Team Sweden third Sebastian Kraupp

Sweden’s Edin rink loving Victoria

It was one heck of a trip to Victoria for Team Sweden, cash spiel and World Championship winners

It was one heck of a trip to Victoria for Team Sweden.

On Sunday night Sweden’s Niklas Edin rink emerged the winner of the 2013 World Men’s Curling Championship, defeating Canada’s Jacobs gang, 8-6 in the gold medal final at Save-On-Foods Memorial Centre on Sunday.

It was the second tournament win in two weeks for Edin and his crew, who won the Victoria Curling Classic two weeks ago at Archie Browning Sports Centre.

“It feels amazing obviously,” said Edin. ”Our big goal this season to win Europeans and Worlds. We love this city, none of us had been here before. So it’s been a great couple of weeks, a super finish to our time here.”

By making it to the final, Sweden and Canada lead Scotland (Great Britain), Norway, Denmark, China and Switzerland in qualifying for their respective countries for the 2014 Winter Olympics in Sochi, Russia.

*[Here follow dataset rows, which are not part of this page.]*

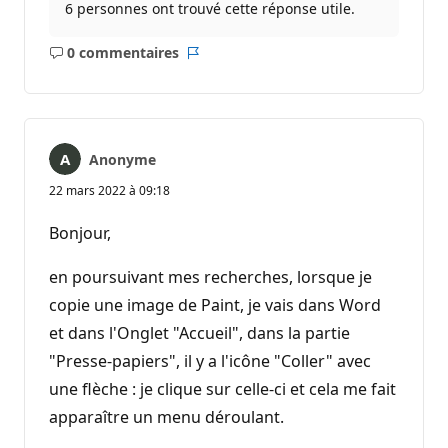
6 personnes ont trouvé cette réponse utile.
0 commentaires
Aucun
Rapport
commentaire
Anonyme
22 mars 2022 à 09:18
Bonjour,
en poursuivant mes recherches, lorsque je
copie une image de Paint, je vais dans Word
et dans l'Onglet "Accueil", dans la partie
"Presse-papiers", il y a l'icône "Coller" avec
une flèche : je clique sur celle-ci et cela me fait
apparaître un menu déroulant.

The Jacobs rink flew out of the gates this week winning its first five matches and ending up 7-4 through pool play. It put them in the third vs. fourth game against Denmark on Saturday morning, a team that had beat Canada in the round robin. Canada prevailed over Denmark and defeated Scotland for the second time in the tournament in front of a full house Saturday afternoon.

It put Canada in the final for the second-straight Victoria-hosted World Men’s Championship, though Sweden disrupted the string of golds won by Canada and Scotland.

Sweden opened with final game with two rocks in the first end as skip Edin delivered a nose-hit on a Canadian stone. Canada responded with a single point in the second.

But Edin played a perfect tap-up to score two more in the third end for a 4-1 lead.

Canada hung in until the sixth end when Jacobs missed on a crucial takeout attempt of two Swedish stones. The Swedes took a 6-3 lead, and expanded it to 8-4 in the eighth end.

“We were chasing. They got a good start with a deuce, and that’s not how you want to start off the world championship final. You want to force them,” Jacobs said. “We weren’t able to do that. The first end was looking so good, (then) it was so bad by the time it was over with, it just was frustrating to swallow.”

Scotland defeated Denmark 7-6 in a much closer game for the bronze medal earlier on Sunday.

The Scots opened with a score of two in the first end. Denmark blanked three straight ends until they scored in the fifth end to tied it 2-2. But in the 10th end, skip David Murdoch, who lost to Randy Ferbey in the 2005 World Men’s final in Victoria, cleared out two Danish stones to win silver for Scotland.

Scotland has made plenty of visits since 2005 to play in the Bear Mountain/Victoria Curling Classic. One member of the team even found his spouse here.

Sweden doesn’t need to find a life partner to find love here beyond the curling rink but, and it’s safe to assume they’ll be back.

“Our (run of good play) actually started a couple of months ago,” Edin said. “We played great in Grand Prairie, and winning the Victoria Curling Classic ($25,000) was the biggest pay cheque by far for our team.”

That purse will pad the team’s pockets for the time being, while the gold medal will last a lifetime.